ここは月の裏側の、どこからも断絶された実験プラントだ。長期の星間旅行のための、外界から全く干渉を受けないよう配慮された閉鎖空間、それがここだ。食べる物は全て……動物性のアミノ酸すらも化学合成したモノだ。僕らはもう何世代も前から、他の命を絶って食べるという習慣を持っていない。故に、殺し方もよく分かってないのだ。殺し方など、知識でしか知らない。

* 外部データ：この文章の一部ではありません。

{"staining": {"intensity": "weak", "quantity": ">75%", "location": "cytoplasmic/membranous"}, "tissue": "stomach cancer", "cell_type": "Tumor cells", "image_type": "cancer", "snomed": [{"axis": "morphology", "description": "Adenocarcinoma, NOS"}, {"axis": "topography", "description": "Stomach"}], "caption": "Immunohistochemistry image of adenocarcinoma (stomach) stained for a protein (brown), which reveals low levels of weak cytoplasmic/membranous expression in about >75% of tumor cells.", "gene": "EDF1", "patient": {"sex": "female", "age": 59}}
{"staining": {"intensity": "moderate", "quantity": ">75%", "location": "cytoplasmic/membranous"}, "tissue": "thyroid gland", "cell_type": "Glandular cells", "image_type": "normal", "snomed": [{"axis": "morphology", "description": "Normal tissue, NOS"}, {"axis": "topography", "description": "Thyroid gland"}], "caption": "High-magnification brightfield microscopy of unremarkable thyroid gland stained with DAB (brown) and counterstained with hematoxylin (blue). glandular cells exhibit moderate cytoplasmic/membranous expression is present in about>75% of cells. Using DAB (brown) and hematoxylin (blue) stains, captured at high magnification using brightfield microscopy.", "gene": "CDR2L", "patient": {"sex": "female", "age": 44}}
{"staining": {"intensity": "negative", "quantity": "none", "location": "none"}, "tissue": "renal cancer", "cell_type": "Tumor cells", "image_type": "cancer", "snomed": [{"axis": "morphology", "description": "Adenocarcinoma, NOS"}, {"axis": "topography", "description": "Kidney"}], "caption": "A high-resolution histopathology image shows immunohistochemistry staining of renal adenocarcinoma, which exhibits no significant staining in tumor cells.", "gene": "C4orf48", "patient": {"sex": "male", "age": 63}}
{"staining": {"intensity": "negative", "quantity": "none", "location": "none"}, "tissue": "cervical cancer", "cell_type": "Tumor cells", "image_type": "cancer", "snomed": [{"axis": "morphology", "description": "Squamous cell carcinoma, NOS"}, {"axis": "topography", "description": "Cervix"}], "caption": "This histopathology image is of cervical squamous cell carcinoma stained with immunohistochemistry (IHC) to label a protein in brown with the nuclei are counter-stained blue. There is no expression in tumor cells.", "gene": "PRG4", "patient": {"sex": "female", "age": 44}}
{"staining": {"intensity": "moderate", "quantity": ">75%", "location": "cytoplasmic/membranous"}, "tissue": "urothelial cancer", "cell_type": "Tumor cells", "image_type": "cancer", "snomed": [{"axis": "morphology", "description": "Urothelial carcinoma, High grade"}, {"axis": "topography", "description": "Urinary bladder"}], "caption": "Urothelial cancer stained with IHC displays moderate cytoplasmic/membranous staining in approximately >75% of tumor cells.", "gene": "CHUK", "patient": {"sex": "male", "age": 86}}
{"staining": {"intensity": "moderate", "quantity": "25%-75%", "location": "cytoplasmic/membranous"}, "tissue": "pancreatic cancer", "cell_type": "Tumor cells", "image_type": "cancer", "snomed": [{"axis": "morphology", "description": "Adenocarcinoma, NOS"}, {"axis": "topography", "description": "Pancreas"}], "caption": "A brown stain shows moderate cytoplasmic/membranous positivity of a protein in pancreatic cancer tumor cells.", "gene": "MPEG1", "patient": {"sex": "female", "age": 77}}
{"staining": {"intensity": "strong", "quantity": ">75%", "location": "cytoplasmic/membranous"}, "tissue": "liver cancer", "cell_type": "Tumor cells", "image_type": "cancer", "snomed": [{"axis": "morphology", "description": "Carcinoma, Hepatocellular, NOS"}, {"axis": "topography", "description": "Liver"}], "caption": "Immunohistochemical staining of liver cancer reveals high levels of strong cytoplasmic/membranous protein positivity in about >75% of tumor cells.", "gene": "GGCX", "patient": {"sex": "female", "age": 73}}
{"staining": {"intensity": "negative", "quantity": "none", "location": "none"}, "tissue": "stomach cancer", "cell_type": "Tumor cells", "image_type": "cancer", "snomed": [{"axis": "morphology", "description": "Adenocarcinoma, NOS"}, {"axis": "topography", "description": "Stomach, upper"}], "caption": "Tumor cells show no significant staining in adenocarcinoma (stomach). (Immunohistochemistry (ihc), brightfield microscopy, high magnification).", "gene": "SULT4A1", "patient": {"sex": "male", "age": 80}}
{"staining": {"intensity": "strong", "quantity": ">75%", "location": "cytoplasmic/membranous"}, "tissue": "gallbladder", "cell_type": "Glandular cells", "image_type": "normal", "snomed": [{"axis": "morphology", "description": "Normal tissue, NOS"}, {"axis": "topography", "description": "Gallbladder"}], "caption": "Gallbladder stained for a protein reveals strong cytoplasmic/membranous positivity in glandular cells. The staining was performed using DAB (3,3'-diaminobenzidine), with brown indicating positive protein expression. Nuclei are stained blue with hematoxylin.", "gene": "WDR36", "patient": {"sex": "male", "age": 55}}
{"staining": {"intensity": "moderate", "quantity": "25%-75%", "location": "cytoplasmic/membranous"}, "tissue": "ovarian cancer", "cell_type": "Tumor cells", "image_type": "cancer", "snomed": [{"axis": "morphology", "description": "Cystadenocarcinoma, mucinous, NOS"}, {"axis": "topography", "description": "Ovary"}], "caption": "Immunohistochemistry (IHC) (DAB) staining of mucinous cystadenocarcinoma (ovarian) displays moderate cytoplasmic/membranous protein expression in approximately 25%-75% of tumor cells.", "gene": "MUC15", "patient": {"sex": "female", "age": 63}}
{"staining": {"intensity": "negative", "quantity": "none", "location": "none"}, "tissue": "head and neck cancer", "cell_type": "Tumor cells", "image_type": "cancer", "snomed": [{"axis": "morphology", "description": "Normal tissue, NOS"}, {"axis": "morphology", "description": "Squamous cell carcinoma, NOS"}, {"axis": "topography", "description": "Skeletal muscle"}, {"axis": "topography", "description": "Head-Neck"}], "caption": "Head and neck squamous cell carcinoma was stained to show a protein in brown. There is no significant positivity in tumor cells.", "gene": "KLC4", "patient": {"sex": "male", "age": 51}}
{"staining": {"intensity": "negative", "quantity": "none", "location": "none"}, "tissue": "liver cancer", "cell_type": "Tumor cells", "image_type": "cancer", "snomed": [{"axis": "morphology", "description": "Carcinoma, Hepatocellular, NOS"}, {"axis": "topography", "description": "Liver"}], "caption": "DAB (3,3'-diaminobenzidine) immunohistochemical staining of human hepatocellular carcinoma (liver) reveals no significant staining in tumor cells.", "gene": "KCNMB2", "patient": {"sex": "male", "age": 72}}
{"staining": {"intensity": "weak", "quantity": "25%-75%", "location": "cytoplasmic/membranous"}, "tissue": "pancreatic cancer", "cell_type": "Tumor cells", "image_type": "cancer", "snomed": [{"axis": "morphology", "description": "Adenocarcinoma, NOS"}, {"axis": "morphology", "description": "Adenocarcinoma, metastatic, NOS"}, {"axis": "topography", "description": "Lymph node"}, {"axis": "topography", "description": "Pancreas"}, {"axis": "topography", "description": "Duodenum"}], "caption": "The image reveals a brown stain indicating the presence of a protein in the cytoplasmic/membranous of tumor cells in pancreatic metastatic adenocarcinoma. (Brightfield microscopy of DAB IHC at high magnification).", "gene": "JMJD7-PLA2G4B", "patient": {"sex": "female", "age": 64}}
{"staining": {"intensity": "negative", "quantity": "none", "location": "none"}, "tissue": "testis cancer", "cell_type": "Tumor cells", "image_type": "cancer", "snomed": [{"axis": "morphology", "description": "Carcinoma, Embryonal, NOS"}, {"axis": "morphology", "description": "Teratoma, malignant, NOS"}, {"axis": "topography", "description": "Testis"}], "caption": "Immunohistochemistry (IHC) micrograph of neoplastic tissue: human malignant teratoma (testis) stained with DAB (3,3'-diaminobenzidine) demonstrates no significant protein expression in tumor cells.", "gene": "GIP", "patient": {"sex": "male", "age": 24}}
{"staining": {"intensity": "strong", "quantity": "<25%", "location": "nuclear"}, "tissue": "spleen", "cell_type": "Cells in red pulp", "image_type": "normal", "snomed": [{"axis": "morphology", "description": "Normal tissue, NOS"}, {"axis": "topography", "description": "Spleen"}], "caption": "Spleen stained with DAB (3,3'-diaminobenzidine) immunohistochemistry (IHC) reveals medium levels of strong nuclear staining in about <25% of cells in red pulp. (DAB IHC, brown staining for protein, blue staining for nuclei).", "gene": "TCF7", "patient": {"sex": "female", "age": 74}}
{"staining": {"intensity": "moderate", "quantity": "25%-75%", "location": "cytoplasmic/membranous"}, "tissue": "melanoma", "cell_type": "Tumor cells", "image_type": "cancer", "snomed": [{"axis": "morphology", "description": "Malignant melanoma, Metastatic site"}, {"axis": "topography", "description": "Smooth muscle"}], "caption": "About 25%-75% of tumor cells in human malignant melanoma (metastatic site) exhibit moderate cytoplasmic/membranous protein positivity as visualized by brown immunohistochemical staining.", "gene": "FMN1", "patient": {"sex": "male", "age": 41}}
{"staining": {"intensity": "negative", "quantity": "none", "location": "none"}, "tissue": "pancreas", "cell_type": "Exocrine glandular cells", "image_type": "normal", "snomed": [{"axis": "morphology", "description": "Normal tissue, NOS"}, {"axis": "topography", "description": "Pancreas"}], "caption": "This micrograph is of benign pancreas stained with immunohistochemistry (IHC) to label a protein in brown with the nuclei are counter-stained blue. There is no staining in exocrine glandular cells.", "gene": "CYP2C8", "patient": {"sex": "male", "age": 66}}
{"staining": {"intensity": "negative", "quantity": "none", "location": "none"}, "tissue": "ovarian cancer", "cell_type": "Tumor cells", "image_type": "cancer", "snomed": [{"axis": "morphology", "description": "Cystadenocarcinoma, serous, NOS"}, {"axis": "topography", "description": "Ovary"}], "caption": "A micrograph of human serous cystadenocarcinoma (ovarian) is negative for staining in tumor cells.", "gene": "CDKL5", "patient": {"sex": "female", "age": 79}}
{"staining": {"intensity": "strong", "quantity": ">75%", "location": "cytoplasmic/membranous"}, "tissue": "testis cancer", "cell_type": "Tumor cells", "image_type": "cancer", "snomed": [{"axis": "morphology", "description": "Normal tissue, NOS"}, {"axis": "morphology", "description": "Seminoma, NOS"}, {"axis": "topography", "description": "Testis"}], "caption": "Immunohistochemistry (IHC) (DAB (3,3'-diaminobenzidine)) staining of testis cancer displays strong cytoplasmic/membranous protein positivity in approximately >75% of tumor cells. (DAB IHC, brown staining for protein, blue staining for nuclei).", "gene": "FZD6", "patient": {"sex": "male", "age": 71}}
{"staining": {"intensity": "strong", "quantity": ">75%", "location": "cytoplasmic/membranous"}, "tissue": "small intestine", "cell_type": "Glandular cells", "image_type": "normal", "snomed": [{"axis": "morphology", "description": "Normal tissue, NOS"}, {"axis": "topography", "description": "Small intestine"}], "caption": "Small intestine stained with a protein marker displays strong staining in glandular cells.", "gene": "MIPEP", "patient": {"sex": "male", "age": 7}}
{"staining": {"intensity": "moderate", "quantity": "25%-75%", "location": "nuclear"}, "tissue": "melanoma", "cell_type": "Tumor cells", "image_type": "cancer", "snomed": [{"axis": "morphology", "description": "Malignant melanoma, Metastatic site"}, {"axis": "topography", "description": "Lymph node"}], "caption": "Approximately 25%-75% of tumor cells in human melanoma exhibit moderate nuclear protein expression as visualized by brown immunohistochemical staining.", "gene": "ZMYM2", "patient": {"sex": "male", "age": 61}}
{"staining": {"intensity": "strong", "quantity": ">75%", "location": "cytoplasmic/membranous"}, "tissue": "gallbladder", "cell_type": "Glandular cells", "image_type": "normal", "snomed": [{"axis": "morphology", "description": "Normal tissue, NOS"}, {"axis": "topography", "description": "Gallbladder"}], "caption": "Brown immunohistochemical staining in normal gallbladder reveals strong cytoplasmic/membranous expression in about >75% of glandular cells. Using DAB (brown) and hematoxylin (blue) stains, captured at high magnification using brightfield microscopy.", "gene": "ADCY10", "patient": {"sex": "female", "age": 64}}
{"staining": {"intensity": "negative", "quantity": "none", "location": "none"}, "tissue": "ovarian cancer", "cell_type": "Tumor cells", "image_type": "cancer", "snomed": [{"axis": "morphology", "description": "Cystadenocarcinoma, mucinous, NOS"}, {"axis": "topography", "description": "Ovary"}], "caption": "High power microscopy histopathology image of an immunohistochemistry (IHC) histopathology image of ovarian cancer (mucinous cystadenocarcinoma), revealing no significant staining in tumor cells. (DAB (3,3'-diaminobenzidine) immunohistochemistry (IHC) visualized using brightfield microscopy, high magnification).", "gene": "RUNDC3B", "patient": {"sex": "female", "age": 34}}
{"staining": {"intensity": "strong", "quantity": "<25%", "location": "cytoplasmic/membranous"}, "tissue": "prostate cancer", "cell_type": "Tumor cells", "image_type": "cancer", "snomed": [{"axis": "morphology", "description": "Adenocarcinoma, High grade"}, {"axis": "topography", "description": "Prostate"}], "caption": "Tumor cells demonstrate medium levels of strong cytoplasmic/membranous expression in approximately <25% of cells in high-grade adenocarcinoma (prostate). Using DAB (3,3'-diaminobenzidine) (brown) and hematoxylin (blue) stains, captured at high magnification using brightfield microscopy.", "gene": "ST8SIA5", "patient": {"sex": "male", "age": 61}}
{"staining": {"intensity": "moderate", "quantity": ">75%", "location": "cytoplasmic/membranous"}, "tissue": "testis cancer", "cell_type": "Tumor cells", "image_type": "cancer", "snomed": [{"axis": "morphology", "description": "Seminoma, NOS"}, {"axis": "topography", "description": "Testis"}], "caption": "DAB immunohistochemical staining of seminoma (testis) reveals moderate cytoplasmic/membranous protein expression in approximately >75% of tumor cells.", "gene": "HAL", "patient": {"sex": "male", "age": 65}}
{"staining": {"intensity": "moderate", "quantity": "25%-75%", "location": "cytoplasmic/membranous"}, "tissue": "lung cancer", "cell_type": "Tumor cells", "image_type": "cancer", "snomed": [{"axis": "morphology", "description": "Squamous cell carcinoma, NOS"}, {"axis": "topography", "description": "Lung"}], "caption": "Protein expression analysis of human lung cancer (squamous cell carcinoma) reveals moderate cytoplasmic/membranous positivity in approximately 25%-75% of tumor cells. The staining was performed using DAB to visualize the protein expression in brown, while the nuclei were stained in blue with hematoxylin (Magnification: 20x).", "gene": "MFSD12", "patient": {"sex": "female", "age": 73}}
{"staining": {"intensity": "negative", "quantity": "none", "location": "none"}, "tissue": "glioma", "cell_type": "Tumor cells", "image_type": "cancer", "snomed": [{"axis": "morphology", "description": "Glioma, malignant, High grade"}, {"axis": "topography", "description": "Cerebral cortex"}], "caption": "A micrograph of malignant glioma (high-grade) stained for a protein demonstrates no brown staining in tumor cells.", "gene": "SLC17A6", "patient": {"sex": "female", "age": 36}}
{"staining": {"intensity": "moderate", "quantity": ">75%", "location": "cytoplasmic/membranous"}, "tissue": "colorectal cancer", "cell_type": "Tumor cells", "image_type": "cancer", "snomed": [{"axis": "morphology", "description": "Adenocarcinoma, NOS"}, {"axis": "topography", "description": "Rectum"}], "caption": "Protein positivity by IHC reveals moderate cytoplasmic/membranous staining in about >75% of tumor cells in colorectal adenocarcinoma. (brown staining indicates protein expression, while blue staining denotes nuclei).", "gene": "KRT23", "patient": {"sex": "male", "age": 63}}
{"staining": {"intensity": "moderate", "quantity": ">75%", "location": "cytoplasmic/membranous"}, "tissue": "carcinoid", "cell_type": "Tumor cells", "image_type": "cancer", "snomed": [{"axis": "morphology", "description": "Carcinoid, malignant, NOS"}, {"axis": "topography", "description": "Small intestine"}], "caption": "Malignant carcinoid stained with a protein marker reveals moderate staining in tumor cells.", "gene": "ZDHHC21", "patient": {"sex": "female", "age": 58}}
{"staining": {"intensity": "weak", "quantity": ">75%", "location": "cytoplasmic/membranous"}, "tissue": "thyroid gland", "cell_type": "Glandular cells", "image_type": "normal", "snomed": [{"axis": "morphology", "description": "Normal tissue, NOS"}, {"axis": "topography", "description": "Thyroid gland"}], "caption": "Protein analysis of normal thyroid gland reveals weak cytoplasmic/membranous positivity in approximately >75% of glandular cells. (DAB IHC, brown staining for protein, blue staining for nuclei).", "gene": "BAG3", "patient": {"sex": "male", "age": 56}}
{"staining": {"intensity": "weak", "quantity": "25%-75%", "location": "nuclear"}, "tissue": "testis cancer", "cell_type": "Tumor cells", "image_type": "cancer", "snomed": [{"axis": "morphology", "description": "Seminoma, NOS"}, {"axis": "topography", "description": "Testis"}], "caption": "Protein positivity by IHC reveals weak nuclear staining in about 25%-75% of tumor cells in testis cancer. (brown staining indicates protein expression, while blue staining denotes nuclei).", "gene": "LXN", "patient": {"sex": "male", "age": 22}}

遺伝子操作で創った植物プランクトンを主軸にエネルギー循環システムを回し、ようやくそれが軌道に乗ったところだ。少しだけ余裕もできた。持ち込んだ苗木と種から作物を育て、初めての収穫を得たところだったのに。

彼の切り傷の角度はどうだったのだろう。それを調べれば、自殺か他殺かくらいは分からないだろうか。いや、そんなことはキャプテンだってとっくに思いついているのだ。犯人捜しをすべきかどうかで悩んでいるのだ。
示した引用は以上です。